• [WHAT IS EXPECTED]: Rename "ABB" to "АББ" throughout the text of the records below, leaving everything else unchanged. Leave the pictures out of your answer.

• [Saved entries]:
┄┄┄┄┄┄┄┄┄┄

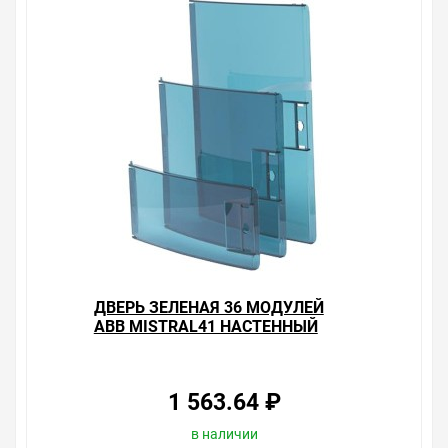
делается на безопасность и качество продукции. Так
же цена - 375.10 ₽ может быть для Вас и ниже так как у
нас действуют хорошие скидки для оптовых
покупателей.
Мы предлагаем большой выбор товаров из категории
Пластиковые боксы ABB серии Mistral41W
(настенные)
по хорошим ценам. Уверены, что вы найдете на нашем
сайте именно то, что искали, потратив на это минимум
времени. Есть поиск по позициям.
Весь товар сертифицирован, отвечает требованиям
качества. Мы работаем с проверенными
поставщиками, продаем товар от давно
зарекомендовавших себя брендов.
ДВЕРЬ ЗЕЛЕНАЯ 36 МОДУЛЕЙ
ABB MISTRAL41 НАСТЕННЫЙ
Быстрая доставка в любой город – несколько
вариантов, вы всегда можете выбрать наиболее
удобный. Дверь зеленая 4 модуля ABB Mistral41
настенный , можно получить в пункте выдачи, или
1 563.64 ₽
заказать курьерскую доставку до двери. Закажите
выгодную доставку в Ваш город или прямо к вашей
в наличии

┄┄┄┄┄┄┄┄┄┄

• [RESPONSE AREA]:
делается на безопасность и качество продукции. Так
же цена - 375.10 ₽ может быть для Вас и ниже так как у
нас действуют хорошие скидки для оптовых
покупателей.
Мы предлагаем большой выбор товаров из категории
Пластиковые боксы АББ серии Mistral41W
(настенные)
по хорошим ценам. Уверены, что вы найдете на нашем
сайте именно то, что искали, потратив на это минимум
времени. Есть поиск по позициям.
Весь товар сертифицирован, отвечает требованиям
качества. Мы работаем с проверенными
поставщиками, продаем товар от давно
зарекомендовавших себя брендов.
ДВЕРЬ ЗЕЛЕНАЯ 36 МОДУЛЕЙ
АББ MISTRAL41 НАСТЕННЫЙ
Быстрая доставка в любой город – несколько
вариантов, вы всегда можете выбрать наиболее
удобный. Дверь зеленая 4 модуля АББ Mistral41
настенный , можно получить в пункте выдачи, или
1 563.64 ₽
заказать курьерскую доставку до двери. Закажите
выгодную доставку в Ваш город или прямо к вашей
в наличии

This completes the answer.